The Whatcom Museum is a natural history and art museum located in Bellingham, Washington. Accredited by the American Alliance of Museums, the Whatcom Museum has a three building campus that includes Old City Hall, Old Fire Station No.1, and The Lightcatcher.

== About ==
The Whatcom Museum was established as a non-profit organization in 1982. The museum has a three building campus that includes Old City Hall, Old Fire Station No.1, and The Lightcatcher which encloses the Family Interactive Gallery (FIG).

The museum is jointly managed by the City of Bellingham and the Whatcom Museum Foundation.

=== Architecture ===
The Old City Hall building was originally built in 1892 for the former town of New Whatcom. The original building was designed in a Late Victorian style by Alfred Lee, a local architect, who used red brick and Chuckanut sandstone for its construction. The design itself was an almost exact replica of the second Saginaw County Courthouse in Saginaw, Michigan (1884, destroyed 1971), designed by Fred W. Hollister.

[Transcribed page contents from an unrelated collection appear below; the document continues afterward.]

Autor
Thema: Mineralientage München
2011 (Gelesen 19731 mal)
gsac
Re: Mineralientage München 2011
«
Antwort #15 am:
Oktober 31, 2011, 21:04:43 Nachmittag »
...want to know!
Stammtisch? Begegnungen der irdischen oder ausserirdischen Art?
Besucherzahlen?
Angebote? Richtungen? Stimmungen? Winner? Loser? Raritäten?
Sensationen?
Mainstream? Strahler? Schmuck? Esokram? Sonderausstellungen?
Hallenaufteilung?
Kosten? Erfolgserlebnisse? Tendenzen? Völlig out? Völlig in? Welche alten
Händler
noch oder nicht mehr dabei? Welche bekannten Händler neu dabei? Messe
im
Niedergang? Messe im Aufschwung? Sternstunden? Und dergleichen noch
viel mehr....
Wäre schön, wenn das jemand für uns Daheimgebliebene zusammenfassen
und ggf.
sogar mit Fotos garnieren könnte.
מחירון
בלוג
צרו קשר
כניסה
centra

At the time of construction, the building was situated on a bluff above Bellingham Bay. However, over the years, significant amounts of the waterfront were filled in to make more land. Currently, the building sits above Maritime Heritage Park.

The building served as city hall until 1936, and became part of the museum in 1941. In 1962, fire damaged the building, but efforts from the community raised money to restore the building.

In 2009, the Whatcom Museum opened a location in the newly designed The Lightcatcher. The Lightcatcher, designed by Seattle-based Olson Kundig Architects, is named for its 37 feet high and 180 feet long translucent wall, which facilitates a number of energy saving strategies.

=== Collections ===
The Whatcom Museum houses a collection of over 30,000 objects.

Key holdings in the collection are the 4,000 plus items from the archives of Pacific Northwest photographers Darius Kinsey and Tabitha Kinsey.

The museum contains the John M. Edson Hall of Birds, which is a floor of hundreds of taxidermized birds, from the collection of John M. Edson.